_Task objective_: Your task is to find every line of the data that holds the string "page" and copy it.

(Records excerpted from a collection)

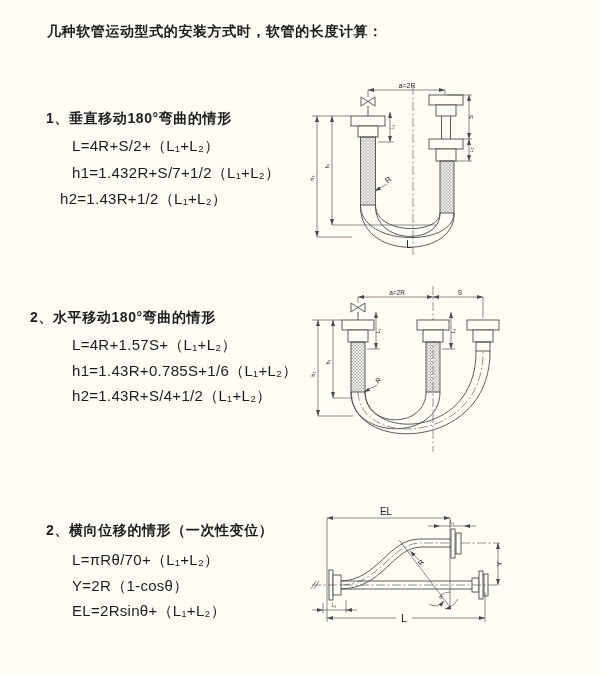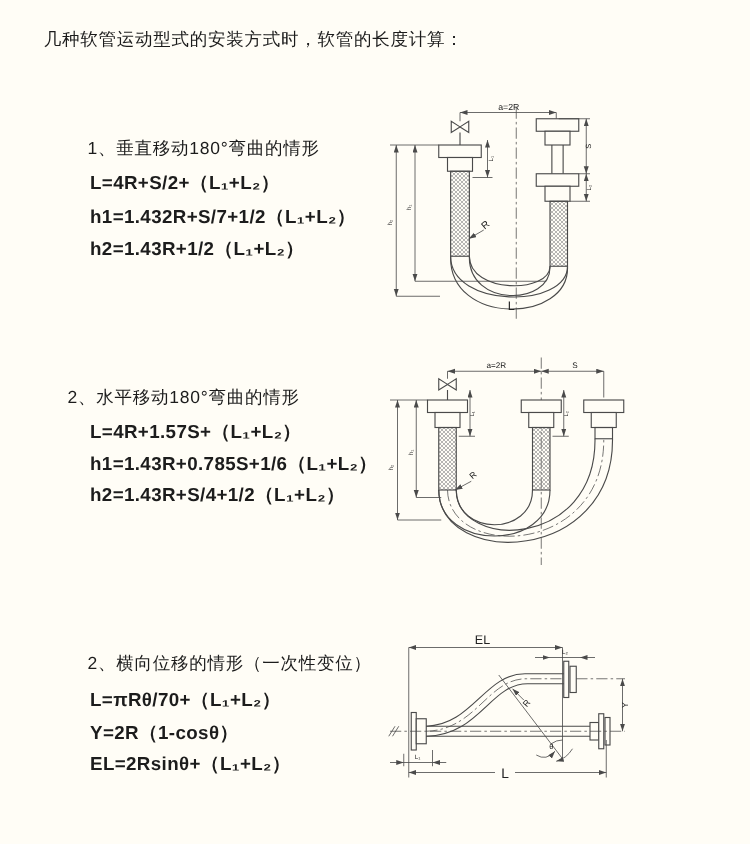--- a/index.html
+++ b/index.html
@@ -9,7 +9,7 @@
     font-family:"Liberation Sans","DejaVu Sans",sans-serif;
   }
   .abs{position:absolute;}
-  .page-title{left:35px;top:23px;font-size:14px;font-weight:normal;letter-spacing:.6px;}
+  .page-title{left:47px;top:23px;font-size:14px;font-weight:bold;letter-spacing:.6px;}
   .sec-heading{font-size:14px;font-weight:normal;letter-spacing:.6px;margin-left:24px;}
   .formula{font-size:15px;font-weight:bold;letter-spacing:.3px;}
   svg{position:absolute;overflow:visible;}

_Answer box_:
-  .page-title{left:35px;top:23px;font-size:14px;font-weight:normal;letter-spacing:.6px;}
+  .page-title{left:47px;top:23px;font-size:14px;font-weight:bold;letter-spacing:.6px;}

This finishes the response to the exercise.